Ms. Wasserman, Ryan’s grade 6 special education teacher, reported that Ryan had made incredible progress.  Ryan utilized his class time wisely, he would ask for and accept teacher assistance, he completed his agenda with verbal and visual assistance and was able to prepare for tests as well as lengthy written assignments.  Ms. Wasserman anticipated that Ryan would meet his goals and objectives by the end of the IEP period. (Exhibit S-24)

By November of 2009, Ms. Kelly reported that Ryan’s ability to formulate grammatically correct sentences given visual examples had increased to 90%.  He was also able to formulate grammatically correct sentences in two out of five opportunities without the use of models.  His accuracy increased to 90% given visual cues.  Again, Ms. Kelly anticipated that Ryan would achieve his speech and language goals by the end of the IEP period. (Exhibit S-23)

Ms. Robillard also reported more progress in her November 2009 progress report.  At that time, Ryan was able to read and spell closed syllable words with 3-5 syllables with 80% accuracy.  Ryan was also able to read and spell closed syllable words with the suffixes “ing” and “ed”. (Exhibit S-23)

Ryan was reevaluated at MGH on January 4, 2010 by Kay Seligsohn, a pediatric neuropsychologist.  Ryan’s parents were aware that Ryan’s IEP was about to expire and they had concerns about whether Ryan was making academic progress.  They were also concerned because Ryan was losing interest in school. (Exhibit P-7 and testimony of Ryan’s mother and father)

Dr. Seligsohn administered some of the same tests that Dr. Castelo had administered to Ryan in October 2008.  Some of Ryan’s test scores decreased while other test scores increased.  Ryan showed an improvement in his ability to formulate sentences.  He was also better able to listen to brief paragraphs and answer questions about them.  Dr. Seligsohn reported that Ryan’s results in some areas were consistent with the results of his 2008 evaluation.  Ryan also showed some solid areas of growth and consolidation of skills. (Exhibit P-7)

Whereas Ryan had made some progress, Dr. Seligsohn reported that Ryan was not progressing at the expected rate.  She found that across all subjects, Ryan had made less than one year’s progress to one year’s progress in a period of fifteen months.  Dr. Seligsohn stated that the subtest score on the GORT revealed a “significant” drop in Ryan’s comprehension skills6.  Dr.

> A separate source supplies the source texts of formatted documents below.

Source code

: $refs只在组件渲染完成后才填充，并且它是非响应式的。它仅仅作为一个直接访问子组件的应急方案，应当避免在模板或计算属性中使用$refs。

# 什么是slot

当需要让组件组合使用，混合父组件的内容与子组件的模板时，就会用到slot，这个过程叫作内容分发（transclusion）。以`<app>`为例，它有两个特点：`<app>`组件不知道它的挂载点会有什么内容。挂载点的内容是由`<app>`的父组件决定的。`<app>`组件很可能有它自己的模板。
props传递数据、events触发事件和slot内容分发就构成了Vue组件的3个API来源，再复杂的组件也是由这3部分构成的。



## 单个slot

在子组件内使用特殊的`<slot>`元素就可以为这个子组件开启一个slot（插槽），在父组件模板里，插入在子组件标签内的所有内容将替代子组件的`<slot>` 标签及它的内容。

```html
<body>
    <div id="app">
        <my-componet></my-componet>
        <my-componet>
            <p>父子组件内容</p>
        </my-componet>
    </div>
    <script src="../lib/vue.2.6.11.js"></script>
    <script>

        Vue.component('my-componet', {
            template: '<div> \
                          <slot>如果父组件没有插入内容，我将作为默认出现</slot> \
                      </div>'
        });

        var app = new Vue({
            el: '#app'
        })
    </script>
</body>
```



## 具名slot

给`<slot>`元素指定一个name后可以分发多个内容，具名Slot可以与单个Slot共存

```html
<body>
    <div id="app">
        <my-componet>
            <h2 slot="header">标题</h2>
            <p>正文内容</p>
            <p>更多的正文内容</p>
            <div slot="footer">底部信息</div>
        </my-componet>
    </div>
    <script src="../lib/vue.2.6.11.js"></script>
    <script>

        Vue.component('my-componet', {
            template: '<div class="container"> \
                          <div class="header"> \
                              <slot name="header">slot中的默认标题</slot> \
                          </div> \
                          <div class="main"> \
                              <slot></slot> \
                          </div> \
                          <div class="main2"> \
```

Seligsohn found that Ryan had made minimal gains in his decoding, reading rate and accuracy.  She concluded that Ryan had put so much effort into decoding that he was comprehending less of what he read when compared to the 2008 testing. (Exhibit P-7)

6 Ryan’s scaled score decreased from a 7 to a 6.  There was no testimony to establish that this was a statistically significant drop.